Copy the whole listing below line for line, keeping every character as it is.

begin Given entries

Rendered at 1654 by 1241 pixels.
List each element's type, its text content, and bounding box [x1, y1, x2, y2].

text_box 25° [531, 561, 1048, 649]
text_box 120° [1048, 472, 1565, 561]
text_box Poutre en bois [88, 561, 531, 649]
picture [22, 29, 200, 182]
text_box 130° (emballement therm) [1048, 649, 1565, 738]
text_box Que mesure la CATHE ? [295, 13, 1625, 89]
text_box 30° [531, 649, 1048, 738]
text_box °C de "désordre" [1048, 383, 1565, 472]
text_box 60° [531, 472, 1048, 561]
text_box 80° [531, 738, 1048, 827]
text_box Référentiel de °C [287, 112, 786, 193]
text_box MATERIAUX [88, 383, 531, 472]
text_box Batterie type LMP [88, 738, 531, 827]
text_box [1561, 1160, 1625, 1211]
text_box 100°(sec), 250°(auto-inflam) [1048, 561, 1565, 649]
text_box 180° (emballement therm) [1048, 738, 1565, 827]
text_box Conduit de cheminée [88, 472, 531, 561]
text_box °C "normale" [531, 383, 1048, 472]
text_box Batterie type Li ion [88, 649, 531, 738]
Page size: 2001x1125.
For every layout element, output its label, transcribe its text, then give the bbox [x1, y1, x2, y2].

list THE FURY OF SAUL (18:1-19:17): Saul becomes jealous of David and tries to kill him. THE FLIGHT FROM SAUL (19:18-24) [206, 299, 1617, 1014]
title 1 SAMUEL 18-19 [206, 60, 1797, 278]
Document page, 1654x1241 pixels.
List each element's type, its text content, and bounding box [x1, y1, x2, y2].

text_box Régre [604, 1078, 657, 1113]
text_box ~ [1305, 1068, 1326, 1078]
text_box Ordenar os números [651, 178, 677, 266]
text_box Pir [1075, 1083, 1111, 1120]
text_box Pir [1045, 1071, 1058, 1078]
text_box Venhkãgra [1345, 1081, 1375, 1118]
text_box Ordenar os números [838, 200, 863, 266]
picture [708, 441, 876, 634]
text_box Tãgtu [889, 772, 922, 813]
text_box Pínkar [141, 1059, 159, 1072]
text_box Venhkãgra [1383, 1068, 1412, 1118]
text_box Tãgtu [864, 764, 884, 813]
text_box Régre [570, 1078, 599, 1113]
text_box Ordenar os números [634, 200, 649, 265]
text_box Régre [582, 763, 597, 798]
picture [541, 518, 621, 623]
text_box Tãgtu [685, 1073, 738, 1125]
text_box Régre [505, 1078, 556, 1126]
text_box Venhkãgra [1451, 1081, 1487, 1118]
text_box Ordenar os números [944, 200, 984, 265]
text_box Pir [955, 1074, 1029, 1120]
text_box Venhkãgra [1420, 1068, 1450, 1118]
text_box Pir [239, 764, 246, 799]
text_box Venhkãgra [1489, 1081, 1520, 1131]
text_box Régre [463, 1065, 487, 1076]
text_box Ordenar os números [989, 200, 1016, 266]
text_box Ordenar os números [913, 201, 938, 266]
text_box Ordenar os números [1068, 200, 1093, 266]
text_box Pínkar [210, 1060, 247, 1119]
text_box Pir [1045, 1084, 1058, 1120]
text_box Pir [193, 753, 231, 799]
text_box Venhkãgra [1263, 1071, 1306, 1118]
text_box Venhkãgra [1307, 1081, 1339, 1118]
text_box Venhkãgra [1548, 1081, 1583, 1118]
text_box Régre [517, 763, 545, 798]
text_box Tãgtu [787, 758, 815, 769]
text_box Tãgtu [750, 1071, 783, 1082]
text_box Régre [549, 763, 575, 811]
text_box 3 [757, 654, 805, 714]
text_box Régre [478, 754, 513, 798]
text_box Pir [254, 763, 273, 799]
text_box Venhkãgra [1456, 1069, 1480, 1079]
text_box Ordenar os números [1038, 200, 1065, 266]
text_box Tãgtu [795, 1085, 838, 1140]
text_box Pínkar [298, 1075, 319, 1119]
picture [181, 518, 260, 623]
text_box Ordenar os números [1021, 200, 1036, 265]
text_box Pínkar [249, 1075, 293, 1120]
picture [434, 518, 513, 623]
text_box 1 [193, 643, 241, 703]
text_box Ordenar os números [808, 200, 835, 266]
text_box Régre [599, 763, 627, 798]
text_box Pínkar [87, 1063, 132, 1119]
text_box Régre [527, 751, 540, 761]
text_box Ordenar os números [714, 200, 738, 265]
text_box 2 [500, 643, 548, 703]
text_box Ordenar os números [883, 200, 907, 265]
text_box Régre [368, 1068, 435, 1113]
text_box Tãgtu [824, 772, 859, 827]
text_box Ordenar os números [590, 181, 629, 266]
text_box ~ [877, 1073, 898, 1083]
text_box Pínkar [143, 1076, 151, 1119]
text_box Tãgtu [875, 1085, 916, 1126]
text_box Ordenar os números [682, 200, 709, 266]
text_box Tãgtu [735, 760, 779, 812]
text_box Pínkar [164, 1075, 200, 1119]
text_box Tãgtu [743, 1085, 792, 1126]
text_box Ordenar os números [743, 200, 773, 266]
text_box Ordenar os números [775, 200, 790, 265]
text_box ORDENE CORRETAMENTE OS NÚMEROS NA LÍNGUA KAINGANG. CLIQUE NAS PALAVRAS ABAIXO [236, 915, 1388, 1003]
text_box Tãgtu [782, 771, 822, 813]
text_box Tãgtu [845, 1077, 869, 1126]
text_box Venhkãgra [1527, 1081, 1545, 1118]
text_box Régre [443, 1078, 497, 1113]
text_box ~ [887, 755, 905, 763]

end Given entries

Correct answer:
Rendered at 1654 by 1241 pixels.
List each element's type, its text content, and bounding box [x1, y1, x2, y2].

text_box 25° [531, 561, 1048, 649]
text_box 120° [1048, 472, 1565, 561]
text_box Poutre en bois [88, 561, 531, 649]
picture [22, 29, 200, 182]
text_box 130° (emballement therm) [1048, 649, 1565, 738]
text_box Que mesure la CATHE ? [295, 13, 1625, 89]
text_box 30° [531, 649, 1048, 738]
text_box °C de "désordre" [1048, 383, 1565, 472]
text_box 60° [531, 472, 1048, 561]
text_box 80° [531, 738, 1048, 827]
text_box Référentiel de °C [287, 112, 786, 193]
text_box MATERIAUX [88, 383, 531, 472]
text_box Batterie type LMP [88, 738, 531, 827]
text_box [1561, 1160, 1625, 1211]
text_box 100°(sec), 250°(auto-inflam) [1048, 561, 1565, 649]
text_box 180° (emballement therm) [1048, 738, 1565, 827]
text_box Conduit de cheminée [88, 472, 531, 561]
text_box °C "normale" [531, 383, 1048, 472]
text_box Batterie type Li ion [88, 649, 531, 738]
Page size: 2001x1125.
For every layout element, output its label, transcribe its text, then give the bbox [x1, y1, x2, y2].

list THE FURY OF SAUL (18:1-19:17): Saul becomes jealous of David and tries to kill him. THE FLIGHT FROM SAUL (19:18-24) [206, 299, 1617, 1014]
title 1 SAMUEL 18-19 [206, 60, 1797, 278]
Document page, 1654x1241 pixels.
List each element's type, its text content, and bounding box [x1, y1, x2, y2].

text_box Régre [604, 1078, 657, 1113]
text_box ~ [1305, 1068, 1326, 1078]
text_box Ordenar os números [651, 178, 677, 266]
text_box Pir [1075, 1083, 1111, 1120]
text_box Pir [1045, 1071, 1058, 1078]
text_box Venhkãgra [1345, 1081, 1375, 1118]
text_box Ordenar os números [838, 200, 863, 266]
picture [708, 441, 876, 634]
text_box Tãgtu [889, 772, 922, 813]
text_box Pínkar [141, 1059, 159, 1072]
text_box Venhkãgra [1383, 1068, 1412, 1118]
text_box Tãgtu [864, 764, 884, 813]
text_box Régre [570, 1078, 599, 1113]
text_box Ordenar os números [634, 200, 649, 265]
text_box Régre [582, 763, 597, 798]
picture [541, 518, 621, 623]
text_box Tãgtu [685, 1073, 738, 1125]
text_box Régre [505, 1078, 556, 1126]
text_box Venhkãgra [1451, 1081, 1487, 1118]
text_box Ordenar os números [944, 200, 984, 265]
text_box Pir [955, 1074, 1029, 1120]
text_box Venhkãgra [1420, 1068, 1450, 1118]
text_box Pir [239, 764, 246, 799]
text_box Venhkãgra [1489, 1081, 1520, 1131]
text_box Régre [463, 1065, 487, 1076]
text_box Ordenar os números [989, 200, 1016, 266]
text_box Ordenar os números [913, 201, 938, 266]
text_box Ordenar os números [1068, 200, 1093, 266]
text_box Pínkar [210, 1060, 247, 1119]
text_box Pir [1045, 1084, 1058, 1120]
text_box Pir [193, 753, 231, 799]
text_box Venhkãgra [1263, 1071, 1306, 1118]
text_box Venhkãgra [1307, 1081, 1339, 1118]
text_box Venhkãgra [1548, 1081, 1583, 1118]
text_box Régre [517, 763, 545, 798]
text_box Tãgtu [787, 758, 815, 769]
text_box Tãgtu [750, 1071, 783, 1082]
text_box Régre [549, 763, 575, 811]
text_box 3 [757, 654, 805, 714]
text_box Régre [478, 754, 513, 798]
text_box Pir [254, 763, 273, 799]
text_box Venhkãgra [1456, 1069, 1480, 1079]
text_box Ordenar os números [1038, 200, 1065, 266]
text_box Tãgtu [795, 1085, 838, 1140]
text_box Pínkar [298, 1075, 319, 1119]
picture [181, 518, 260, 623]
text_box Ordenar os números [1021, 200, 1036, 265]
text_box Pínkar [249, 1075, 293, 1120]
picture [434, 518, 513, 623]
text_box 1 [193, 643, 241, 703]
text_box Ordenar os números [808, 200, 835, 266]
text_box Régre [599, 763, 627, 798]
text_box Pínkar [87, 1063, 132, 1119]
text_box Régre [527, 751, 540, 761]
text_box Ordenar os números [714, 200, 738, 265]
text_box 2 [500, 643, 548, 703]
text_box Ordenar os números [883, 200, 907, 265]
text_box Régre [368, 1068, 435, 1113]
text_box Tãgtu [824, 772, 859, 827]
text_box Ordenar os números [590, 181, 629, 266]
text_box ~ [877, 1073, 898, 1083]
text_box Pínkar [143, 1076, 151, 1119]
text_box Tãgtu [875, 1085, 916, 1126]
text_box Ordenar os números [682, 200, 709, 266]
text_box Tãgtu [735, 760, 779, 812]
text_box Pínkar [164, 1075, 200, 1119]
text_box Tãgtu [743, 1085, 792, 1126]
text_box Ordenar os números [743, 200, 773, 266]
text_box Ordenar os números [775, 200, 790, 265]
text_box ORDENE CORRETAMENTE OS NÚMEROS NA LÍNGUA KAINGANG. CLIQUE NAS PALAVRAS ABAIXO [236, 915, 1388, 1003]
text_box Tãgtu [782, 771, 822, 813]
text_box Tãgtu [845, 1077, 869, 1126]
text_box Venhkãgra [1527, 1081, 1545, 1118]
text_box Régre [443, 1078, 497, 1113]
text_box ~ [887, 755, 905, 763]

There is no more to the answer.